Living Wage Hurts Nonprofits
December 17, 2003
Social justice, equality and a higher standard of living: Those were the ideals of the Berkeley, California, living wage ordinance. But the law, designed to bring "economic justice" to the city's workers, is leaving some nonprofits in a bind this year, squeezed between the rising demand for services in a tough economy and swelling costs that could lead to cuts in staffing or programs.
Berkeley's living wage law requires employers who hold large city contracts or lease city-owned property, including nonprofits, to provide a higher minimum wage and health benefits to their employees:
- This July, the Berkeley City Council voted to increase the city's living wage from $9.75 to $10.76 an hour (an 11 percent increase) to reflect inflation; this was the first increase since the living wage ordinance was enacted in August 2000.

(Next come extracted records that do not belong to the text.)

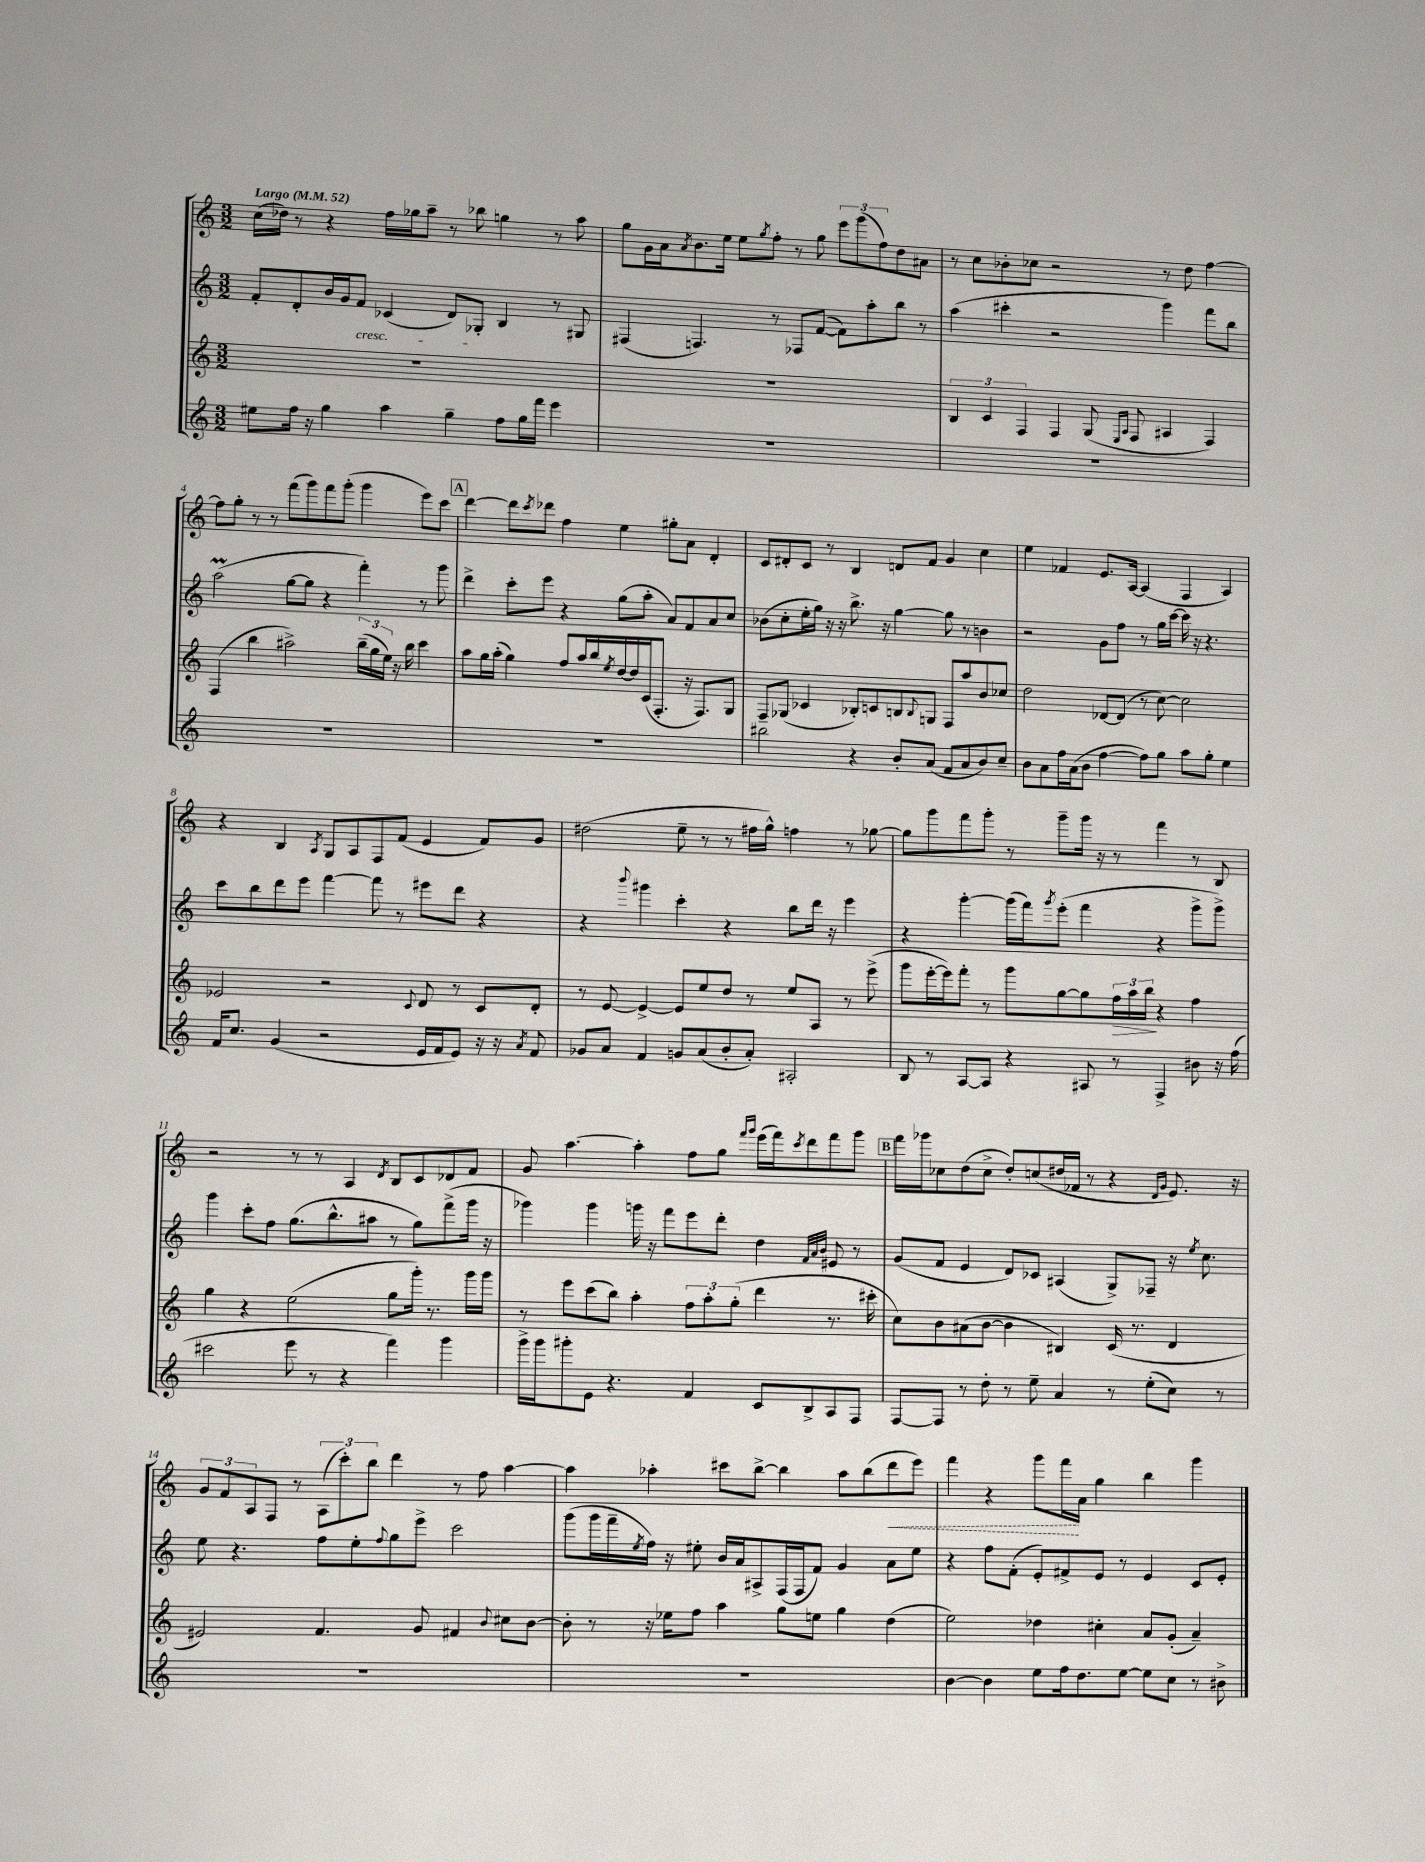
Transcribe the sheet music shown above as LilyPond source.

<<
\new StaffGroup <<
\new Staff = "s0" {
    \clef treble \key c \major \numericTimeSignature \time 3/2 \tempo "Largo" 4 = 52
    c''16( des''16) r8 r4 f''16 ges''16 a''8-- r8 bes''8 g''4 r8 a''8 |
    g''8 g'16 a'16 \acciaccatura { a'8 } b'8. e''16 e''8 \acciaccatura { g''8 } f''8-. r8 g''8 \tuplet 3/2 { e'''8 g'''8( f''8) } d''8 ais'8 |
    r8 c''8 bes'8-. ces''8 r2 r8 d''8 f''4~ |
    f''8 g''8-. r8 r8 f'''8( g'''8) f'''8 g'''8-.( g'''4 e'''8) c'''8 |
    \mark \markup { \box "A" } d'''4~ d'''8 \acciaccatura { c'''8 } des'''8 f''4 e''4 gis''8-. a'8 d'4-. |
    c'8 dis'8-. c'8 r8 b4 d'8 f'8 g'4 c''4 |
    e''4 fes'4 e'8. a16~ a4( f4 a4) |
    r4 b4 \acciaccatura { a8 } g8 a8 f8 f'8( e'4 f'8) g'8 |
    dis''2( e''8-- r8 r8 fis''16 g''16-^) f''4 r8 ges''8~ |
    ges''8 g'''8 f'''8 g'''8-. r8 g'''8-- g'''16 r16 r8 f'''4 r8 b8 |
    r2 r8 r8 a4 \acciaccatura { d'8 } b8 c'8 des'8 f'8 |
    g'8 a''4.~ a''4-. f''8 g''8 \grace { f'''16 g'''16 } e'''16( f'''16) \acciaccatura { c'''8 } d'''8 f'''8 g'''8 |
    \mark \markup { \box "B" } f'''16 ges'''16 ces''8 d''8( ces''8-> d''8-.) c''8( dis''16 fes'16 r8 r4 \grace { d'16 g'16 } e'8.) r16 |
    \tuplet 3/2 { g'8 f'8 a8 } f8 r8 \tuplet 3/2 { a8( c'''8-.) b''8 } d'''4 r8 f''8 a''4~ |
    a''4 aes''4-. cis'''8 b''8~-> b''4 aes''8 b''8( \once \override Hairpin.style = #'dashed-line d'''8\< e'''8) |
    f'''4 r4 g'''8 f'''16\! a'16 g''4 b''4 g'''4 \bar "|." |
}
\new Staff = "s1" {
    \clef treble \key c \major \numericTimeSignature \time 3/2
    f'8-. d'8-. b'16 g'16 f'8\cresc ces'4( d'8) ges8-.\! b4 r8 gis8 |
    fis4( f4.) r8 fes8 f'8~( f'8) a''8-. b''8 r8 |
    a''4( cis'''4-. r2 g'''4) f'''8 b''8 |
    a''2\prall( g''8~ g''8 r4 f'''4-.) r8 g'''8 |
    \mark \markup { \box "A" } d'''4-> c'''8-. e'''8 r4 g''8( a''8-. a'8) f'8 a'8 c''8 |
    bes'8( c''8-. e''16-. g''16) r16 r16 b''8.-> r16 g''4~ g''8 r8 b'4 |
    r2 g'8 f''8 r8 g''16 c'''16~ c'''16 r16 r4. |
    c'''8 b''8 d'''8 e'''8 f'''4~ f'''8 r8 eis'''8 d'''8 r4 |
    r4 \appoggiatura { b'''8 } gis'''4 c'''4-. r4 b''8 d'''16 r16 e'''4 |
    r4 g'''4~-. g'''16( f'''16) \acciaccatura { g'''8 } e'''8-.( f'''4 r4 g'''8-> g'''8->) |
    g'''4 c'''8-. f''8 g''8.( b''8.-^ ais''8 r8 g''8) f'''8->( g'''16 r16 |
    ges'''4) ges'''4 g'''16 r16 f'''8 e'''8 d'''8-. d''4 \grace { f'32 a'32 b'32 } eis'8 r8 |
    \mark \markup { \box "B" } g'8( f'8 e'4 d'8) ces'8 ais4( g8->) fes8-- r16 \acciaccatura { e''8 } c''8. |
    e''8 r4. f''8 e''8-. \appoggiatura { f''8 } g''8 e'''8-> c'''2 |
    g'''8( g'''16 f'''16-- \acciaccatura { e''8 } f''16) r16 eis''8-. b'16 a'16 ais8-> f16( f16 f'8) g'4 a'8 eis''8 |
    r4 f''8 f'8-.( e'8-.) fis'8-> e'8 r8 e'4 c'8 e'8-. \bar "|." |
}
\new Staff = "s2" {
    \clef treble \key c \major \numericTimeSignature \time 3/2
    R1. |
    R1. |
    \tuplet 3/2 { b4 c'4 f4 } f4 g8( \grace { e16 a16 } f8 ais4 f4) |
    f4( b''4 ais''2->) \tuplet 3/2 { b''16--( g''16 e''16) } r16 b''16 c'''4 |
    \mark \markup { \box "A" } a''8 g''16 a''16-.( g''4) f''8 a''16 b''16 \acciaccatura { e''8 } d''16~ d''16 c'16( f8.-. r16 f8.) g8 |
    f8-- ges8( ces'4 bes8-.) c'8 b8 \appoggiatura { b8 } g8 f8 a''8 b'8 ces''8 |
    d''2 des'8~ des'8( r8 c''8~) c''2 |
    ees'2 r2 \appoggiatura { c'8 } d'8 r8 c'8 d'8-. |
    r8 e'8~ e'4~-> e'8 e''8 d''8 r8 e''8 a8 r8 e'''8->( |
    g'''8 e'''16~-. e'''16) f'''8-. r8 g'''8 g''8~ g''8 \tuplet 3/2 { f''16\> a''16 b''16\! } r4 f''4 |
    g''4 r4 e''2( g''8 g'''16-.) r8. g'''16 g'''16 |
    r8 e'''8 c'''8( b''8) a''4-. \tuplet 3/2 { f''8 a''8-. g''8-.( } d'''4 r8. cis'''16-. |
    \mark \markup { \box "B" } c''8) b'8 ais'8( b'8~ b'4 bis4) c'16( r8. d'4 |
    eis'2) f'4. g'8 fis'4 \appoggiatura { b'8 } cis''8 b'8~ |
    b'8-. r8 r16 ees''16 f''8 a''4 g''8 e''8 g''4 d''4( |
    e''2) des''4 cis''4-. a'8 g'8-.( a'4--) \bar "|." |
}
\new Staff = "s3" {
    \clef treble \key c \major \numericTimeSignature \time 3/2
    eis''8 f''16 r16 g''4 a''4 g''4-- f''8 g''16 f'''16 e'''4 |
    R1. |
    R1. |
    R1. |
    \mark \markup { \box "A" } R1. |
    bis''2 r4 b'8-. a'8( f'8 a'8 b'8) c''8-- |
    b'8 a'8 f''16 a'16( b'8 f''4~ f''8) g''8 a''8 g''8-. e''4 |
    f'16 c''8. g'4( r2 e'16 f'16 e'8) r16 r16 \acciaccatura { a'8 } f'8 |
    ges'8 a'8 f'4 g'8 a'8( b'8-. a'8-.) ais2-. |
    b8 r8 a8~ a8 r4 ais8 r8 f4-> bis'8 r16 f''16( |
    cis'''2 e'''8 r8 r4 f'''4) g'''4 |
    g'''16-> g'''16 gis'''8-. e'8 r4. f'4 c'8 b8-> a8 f8 |
    \mark \markup { \box "B" } f8~ f8 r8 d''8-. r8 e''8-- a'4 r8 e''8-.( c''8) r8 |
    R1. |
    R1. |
    b'4~ b'4 e''8 f''16 d''8. e''8~ e''8 c''8 r8 bis'8-> \bar "|." |
}
>>
>>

- Berkeley's new minimum wage puts some of its workers $4 above the state minimum and $5.60 above the nation's minimum.
- For example, the Berkeley Food and Housing Project, Berkeley's largest homeless services organization, estimates it would cost some $30,000 to bring their employees' salaries up to compliance -- money the group doesn't have.
- After already trimming its budget last spring, the Project found itself facing $100,000 in unanticipated costs due to the hike in insurance premiums and wages.
- The Project might have to make cuts to permanent staff, which would lead to reduced services.
Another difficulty in lifting the minimum wage, is that the Project cannot afford to raise other workers' salaries accordingly in order to offer incentives for staying longer, pursuing education or doing a good job. People who just started could be making as much as people who have worked for several years.